Nobody should need science to prove the obvious, but plenty of studies do show that regularly eating cheaply produced fast food and processed snack foods slaps on extra pounds that increase the risks of diabetes, cardiovascular harm, joint problems and many cancers. As a country we’re officially over the top: the majority of our food dollars buy those cheap calories, and two-thirds of our citizens are medically compromised by weight. The incidence of obesity-associated diabetes has doubled since 1990, with children the fastest growing class of victims. One out of every $7 we spend on health care pays to assuage (but not cure) the multiple heartbreaks of diabetes — kidney failure, strokes, blindness, amputated limbs.
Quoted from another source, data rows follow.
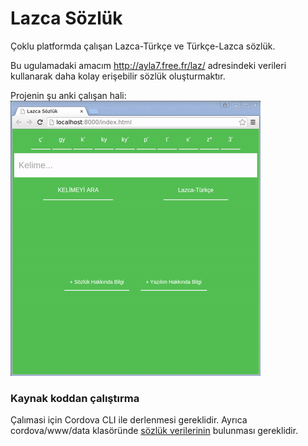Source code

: # Lazca Sözlük
Çoklu platformda çalışan Lazca-Türkçe ve Türkçe-Lazca sözlük.

Bu ugulamadaki amacım http://ayla7.free.fr/laz/ adresindeki verileri kullanarak daha kolay erişebilir sözlük oluşturmaktır.

Projenin şu anki çalışan hali:
![App Demo](media/appdemo.400.gif)

### Kaynak koddan çalıştırma
Çalımasi için Cordova CLI ile derlenmesi gereklidir.
Ayrıca cordova/www/data klasöründe [sözlük verilerinin](https://github.com/aytacyildiz/lazcasozlukfetcher)
bulunması gereklidir.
An embarrassing but arguable point is that we’re applying deadly priorities to our food budgets because we believe the commercials. Industrial agriculture can promote its products on a supersized scale. Eighty percent of the beef-packing industry is controlled by four companies; the consolidation is exactly the same for soybean processing. With such vast corporate budgets weighing in on the side of beef and added fats, it’s no surprise that billions of dollars a year go into advertising fast food. The surprise is how handsomely marketers recoup that investment: how successfully they convince us that cheap food will make us happy, and maybe even thin.